• _EXERCISE AIM_
Exactly as written, please set down all of the entries again, with no pictures.

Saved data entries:
*-*-*
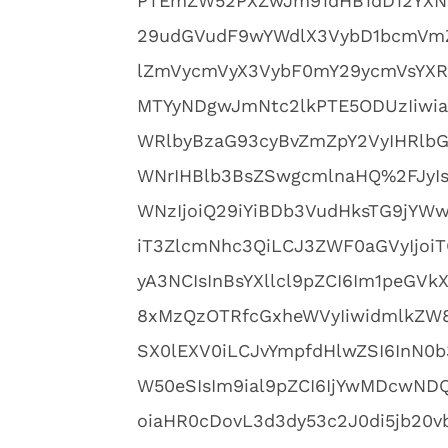
PTEmZW52PXZwJm91dHB1dD12YXN
29udGVudF9wYWdlX3VybD1bcmVmZ
lZmVycmVyX3VybF0mY29ycmVsYXR
MTYyNDgwJmNtc2lkPTE5ODUzIiwia
WRlbyBzaG93cyBvZmZpY2VyIHRlbG
WNrIHBlb3BsZSwgcmlnaHQ%2FJyIsI
WNzIjoiQ29iYiBDb3VudHksTG9jYWwi
iT3ZlcmNhc3QiLCJ3ZWF0aGVyIjoiT
yA3NCIsInBsYXllcl9pZCI6Im1peG
8xMzQzOTRfcGxheWVyIiwidmlkZW8
SX0lEXV0iLCJvYmpfdHlwZSI6InN0b
W50eSIsIm9ial9pZCI6IjYwMDcwND
oiaHR0cDovL3d3dy53c2J0di5jb20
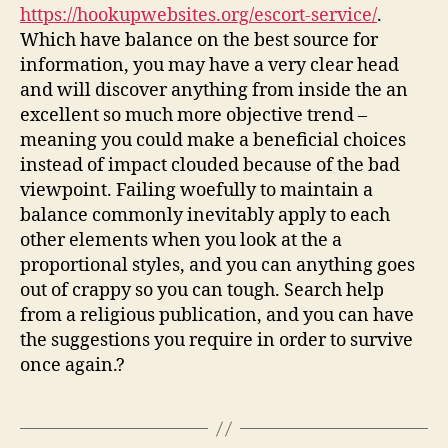
https://hookupwebsites.org/escort-service/
.
Which have balance on the best source for
information, you may have a very clear head
and will discover anything from inside the an
excellent so much more objective trend –
meaning you could make a beneficial choices
instead of impact clouded because of the bad
viewpoint. Failing woefully to maintain a
balance commonly inevitably apply to each
other elements when you look at the a
proportional styles, and you can anything goes
out of crappy so you can tough. Search help
from a religious publication, and you can have
the suggestions you require in order to survive
once again.?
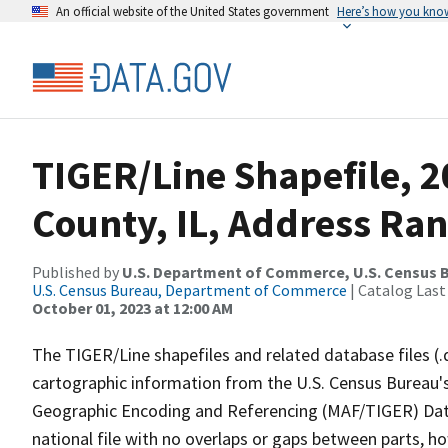
An official website of the United States government
Here’s how you kno
TIGER/Line Shapefile, 
County, IL, Address Ra
Published by
U.S. Department of Commerce, U.S. Census B
U.S. Census Bureau, Department of Commerce
| Catalog Last
October 01, 2023 at 12:00 AM
The TIGER/Line shapefiles and related database files (.
cartographic information from the U.S. Census Bureau's
Geographic Encoding and Referencing (MAF/TIGER) Da
national file with no overlaps or gaps between parts, h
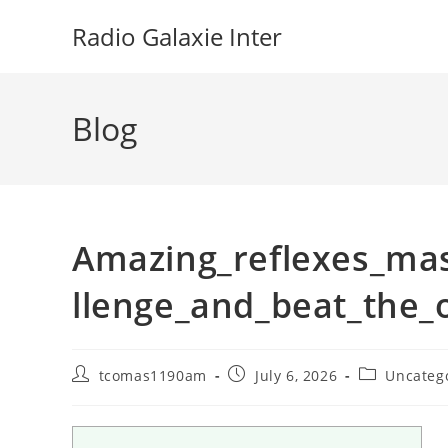
Skip
Radio Galaxie Inter
to
content
Blog
Amazing_reflexes_mas
llenge_and_beat_the_
Post
Post
Post
tcomas1190am
July 6, 2026
Uncateg
author:
published:
category:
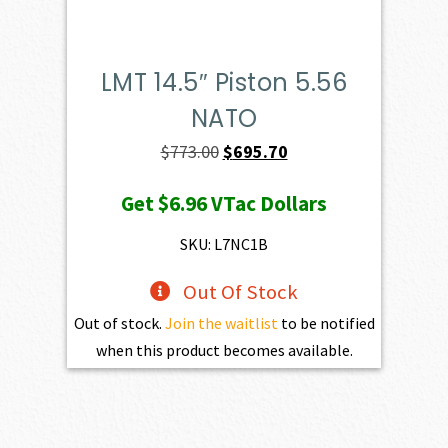
LMT 14.5″ Piston 5.56
NATO
Original
Current
$
773.00
$
695.70
price
price
Get
$6.96
VTac Dollars
was:
is:
$773.00.
$695.70.
SKU: L7NC1B
Out Of Stock
Out of stock.
Join the waitlist
to be notified
when this product becomes available.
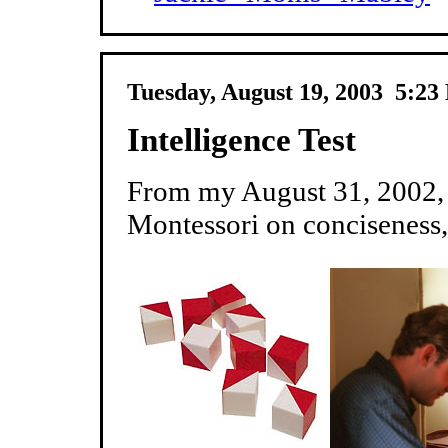
Tuesday, August 19, 2003 5:2
Intelligence Test
From my August 31, 2002, 
Montessori on conciseness, 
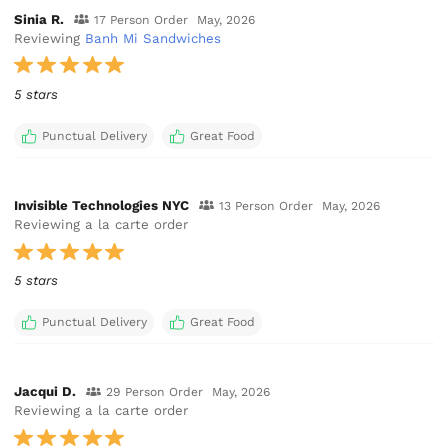
Sinia R.
17 Person Order
May, 2026
Reviewing
Banh Mi Sandwiches
5 stars
Punctual Delivery
Great Food
Invisible Technologies NYC
13 Person Order
May, 2026
Reviewing a la carte order
5 stars
Punctual Delivery
Great Food
Jacqui D.
29 Person Order
May, 2026
Reviewing a la carte order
*-*-*
• _YOUR RESPONSE_
PTEmZW52PXZwJm91dHB1dD12YXN
29udGVudF9wYWdlX3VybD1bcmVmZ
lZmVycmVyX3VybF0mY29ycmVsYXR
MTYyNDgwJmNtc2lkPTE5ODUzIiwia
WRlbyBzaG93cyBvZmZpY2VyIHRlbG
WNrIHBlb3BsZSwgcmlnaHQ%2FJyIsI
WNzIjoiQ29iYiBDb3VudHksTG9jYWwi
iT3ZlcmNhc3QiLCJ3ZWF0aGVyIjoiT
yA3NCIsInBsYXllcl9pZCI6Im1peG
8xMzQzOTRfcGxheWVyIiwidmlkZW8
SX0lEXV0iLCJvYmpfdHlwZSI6InN0b
W50eSIsIm9ial9pZCI6IjYwMDcwND
oiaHR0cDovL3d3dy53c2J0di5jb20
https://hookupwebsites.org/escort-service/
.
Which have balance on the best source for
information, you may have a very clear head
and will discover anything from inside the an
excellent so much more objective trend –
meaning you could make a beneficial choices
instead of impact clouded because of the bad
viewpoint. Failing woefully to maintain a
balance commonly inevitably apply to each
other elements when you look at the a
proportional styles, and you can anything goes
out of crappy so you can tough. Search help
from a religious publication, and you can have
the suggestions you require in order to survive
once again.?
An official website of the United States government
Here’s how you kno
TIGER/Line Shapefile, 
County, IL, Address Ra
Published by
U.S. Department of Commerce, U.S. Census B
U.S. Census Bureau, Department of Commerce
| Catalog Last
October 01, 2023 at 12:00 AM
The TIGER/Line shapefiles and related database files (.
cartographic information from the U.S. Census Bureau's
Geographic Encoding and Referencing (MAF/TIGER) Da
national file with no overlaps or gaps between parts, h
Skip
Radio Galaxie Inter
to
content
Blog
Amazing_reflexes_mas
llenge_and_beat_the_
Post
Post
Post
tcomas1190am
July 6, 2026
Uncateg
author:
published:
category:
LMT 14.5″ Piston 5.56
NATO
Original
Current
$
773.00
$
695.70
price
price
Get
$6.96
VTac Dollars
was:
is:
$773.00.
$695.70.
SKU: L7NC1B
Out Of Stock
Out of stock.
Join the waitlist
to be notified
when this product becomes available.
Tuesday, August 19, 2003 5:2
Intelligence Test
From my August 31, 2002, 
Montessori on conciseness, 
Sinia R.
17 Person Order
May, 2026
Reviewing
Banh Mi Sandwiches
5 stars
Punctual Delivery
Great Food
Invisible Technologies NYC
13 Person Order
May, 2026
Reviewing a la carte order
5 stars
Punctual Delivery
Great Food
Jacqui D.
29 Person Order
May, 2026
Reviewing a la carte order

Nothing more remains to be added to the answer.